### CONSEGNA
Trascrivi parola per parola il brano sull'inchiesta di finanza, tutto da "Negli ultimi giorni, si" giù fino a "di finanziamento illecito.".

Inchiesta di finanza

Indagini sul finanziamento illecito legato alle elezioni di Sanremo: coinvolto Tommasini

Avviso di garanzia notificato al presidente di Amaie Energia durante un controllo nella sede aziendale

Indagini sul finanziamento illecito legato alle elezioni di Sanremo: coinvolto Tommasini

Negli ultimi giorni, si sono diffuse notizie riguardo a un’inchiesta della Guardia di Finanza che coinvolge Sergio Tommasini, presidente di Amaie Energia e Servizi e, da poco, direttore dell’agenzia regionale dei rifiuti Arlir. Tommasini è noto per aver sostenuto la candidatura a Sindaco di Alessandro Mager a Sanremo. Le voci si sono intensificate dopo un’azione della Finanza negli uffici di Amaie Energia, sebbene la società non sia parte dell’inchiesta, che è guidata dal pubblico ministero Matteo Gobbi. L’indagine riguarda il movimento politico Anima, di cui Tommasini era presidente e legale rappresentante, e il reato ipotizzato è quello di finanziamento illecito.

Dichiarazioni di Tommasini

“Amaie Energia non c’entra in alcun modo con questa indagine”, ha dichiarato Tommasini. “Confermo che la Guardia di Finanza ha richiesto documentazione relativa ad Anima, e ho collaborato fornendo quanto richiesto. Sono sereno e confido nel lavoro della magistratura”. Difeso dall’avvocato Bruno Di Giovanni, Tommasini si era candidato a Sindaco di Sanremo cinque anni fa, come esponente del centrodestra, ma era stato sconfitto da Alberto Biancheri. In vista delle ultime elezioni, aveva siglato un accordo con Biancheri, che ha portato Mager alla vittoria.

L’indagine su Anima giunge in un momento di forte tensione all’interno della maggioranza che sostiene il sindaco Mager. La lista Sanremo, collegata ad Alberto Biancheri, ha espresso critiche verso le recenti decisioni degli alleati, in particolare riguardo agli aumenti dei compensi per gli amministratori delle società partecipate.

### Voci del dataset
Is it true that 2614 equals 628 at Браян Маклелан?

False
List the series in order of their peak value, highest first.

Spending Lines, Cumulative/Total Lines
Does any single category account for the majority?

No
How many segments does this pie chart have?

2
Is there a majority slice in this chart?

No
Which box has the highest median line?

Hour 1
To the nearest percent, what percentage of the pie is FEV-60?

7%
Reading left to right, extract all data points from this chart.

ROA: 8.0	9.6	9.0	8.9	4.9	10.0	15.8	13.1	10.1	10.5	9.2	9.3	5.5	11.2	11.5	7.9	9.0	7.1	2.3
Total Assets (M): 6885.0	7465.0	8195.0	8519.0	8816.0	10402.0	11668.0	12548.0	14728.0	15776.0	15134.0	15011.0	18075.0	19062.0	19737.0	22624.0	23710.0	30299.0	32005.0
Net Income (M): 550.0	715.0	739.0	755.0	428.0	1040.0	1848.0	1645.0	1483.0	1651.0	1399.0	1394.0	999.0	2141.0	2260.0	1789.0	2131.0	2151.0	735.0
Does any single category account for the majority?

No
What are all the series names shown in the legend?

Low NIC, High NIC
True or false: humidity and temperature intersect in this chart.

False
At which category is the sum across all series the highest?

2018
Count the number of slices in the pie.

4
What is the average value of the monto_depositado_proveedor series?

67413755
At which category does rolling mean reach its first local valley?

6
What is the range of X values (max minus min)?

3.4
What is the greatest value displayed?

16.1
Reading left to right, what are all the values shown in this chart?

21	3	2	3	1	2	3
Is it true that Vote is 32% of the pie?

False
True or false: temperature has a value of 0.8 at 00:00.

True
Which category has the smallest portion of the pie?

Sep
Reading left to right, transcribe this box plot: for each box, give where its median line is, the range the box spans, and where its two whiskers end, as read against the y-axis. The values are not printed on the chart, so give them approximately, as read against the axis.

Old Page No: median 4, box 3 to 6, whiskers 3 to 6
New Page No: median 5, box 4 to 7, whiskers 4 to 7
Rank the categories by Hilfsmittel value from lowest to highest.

### RISULTATO DELL'ESERCIZIO
Negli ultimi giorni, si sono diffuse notizie riguardo a un’inchiesta della Guardia di Finanza che coinvolge Sergio Tommasini, presidente di Amaie Energia e Servizi e, da poco, direttore dell’agenzia regionale dei rifiuti Arlir. Tommasini è noto per aver sostenuto la candidatura a Sindaco di Alessandro Mager a Sanremo. Le voci si sono intensificate dopo un’azione della Finanza negli uffici di Amaie Energia, sebbene la società non sia parte dell’inchiesta, che è guidata dal pubblico ministero Matteo Gobbi. L’indagine riguarda il movimento politico Anima, di cui Tommasini era presidente e legale rappresentante, e il reato ipotizzato è quello di finanziamento illecito.